----- Supplied entries
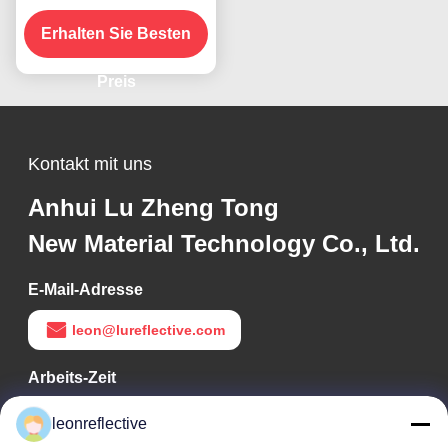
Anhänger
Erhalten Sie Besten
Preis
Kontakt mit uns
Anhui Lu Zheng Tong
New Material Technology Co., Ltd.
E-Mail-Adresse
leon@lureflective.com
Arbeits-Zeit
9:00-18:00
leonreflective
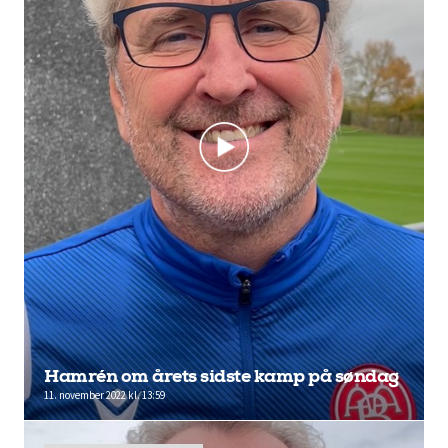
Hamrén om årets sidste kamp på søndag
11. november 2022 kl. 13:59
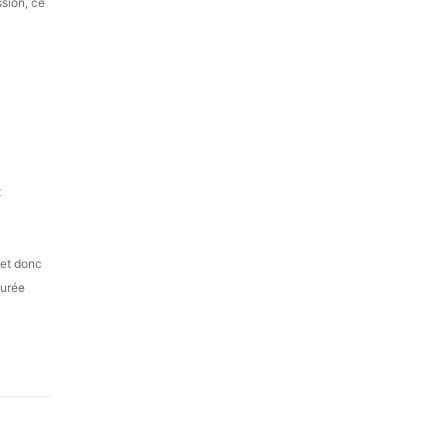
ssion, ce
t
 et donc
durée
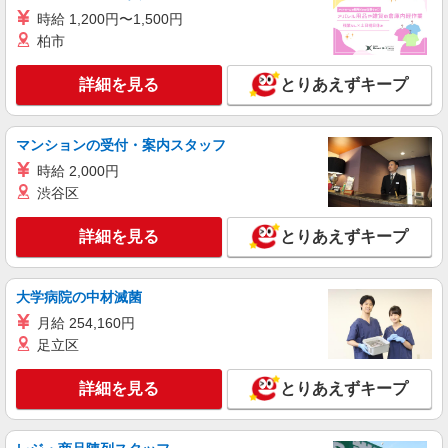
パート：時給1,117円〜
時給 1,200円〜1,500円
大阪府枚方市楠葉花園町15-1 くずはモー
柏市
ル 本館ミドリノモール2F
詳細を見る
とりあえずキープ
詳細を見る
キープ
パート
契約社員
マンションの受付・案内スタッフ
京阪百貨店（おお又）
時給 2,000円
着物・和装小物の販売スタッフ
渋谷区
パート・契約社員：時給1,400円〜1,500円 ※
経験・能力により優遇します。
詳細を見る
とりあえずキープ
大阪府枚方市楠葉花園町15-1 くずはモー
ル 本館ミドリノモール2F
大学病院の中材滅菌
詳細を見る
キープ
月給 254,160円
足立区
アルバイト
レトロガール
詳細を見る
とりあえずキープ
アパレル販売スタッフ
アルバイト：時給1,177円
----------
Task statement —
Without copying any picture, repeat the full listing above word for word.

Answer section —
Anhänger
Erhalten Sie Besten
Preis
Kontakt mit uns
Anhui Lu Zheng Tong
New Material Technology Co., Ltd.
E-Mail-Adresse
leon@lureflective.com
Arbeits-Zeit
9:00-18:00
leonreflective
Hamrén om årets sidste kamp på søndag
11. november 2022 kl. 13:59
ssion, ce
t
 et donc
durée
パート：時給1,117円〜
時給 1,200円〜1,500円
大阪府枚方市楠葉花園町15-1 くずはモー
柏市
ル 本館ミドリノモール2F
詳細を見る
とりあえずキープ
詳細を見る
キープ
パート
契約社員
マンションの受付・案内スタッフ
京阪百貨店（おお又）
時給 2,000円
着物・和装小物の販売スタッフ
渋谷区
パート・契約社員：時給1,400円〜1,500円 ※
経験・能力により優遇します。
詳細を見る
とりあえずキープ
大阪府枚方市楠葉花園町15-1 くずはモー
ル 本館ミドリノモール2F
大学病院の中材滅菌
詳細を見る
キープ
月給 254,160円
足立区
アルバイト
レトロガール
詳細を見る
とりあえずキープ
アパレル販売スタッフ
アルバイト：時給1,177円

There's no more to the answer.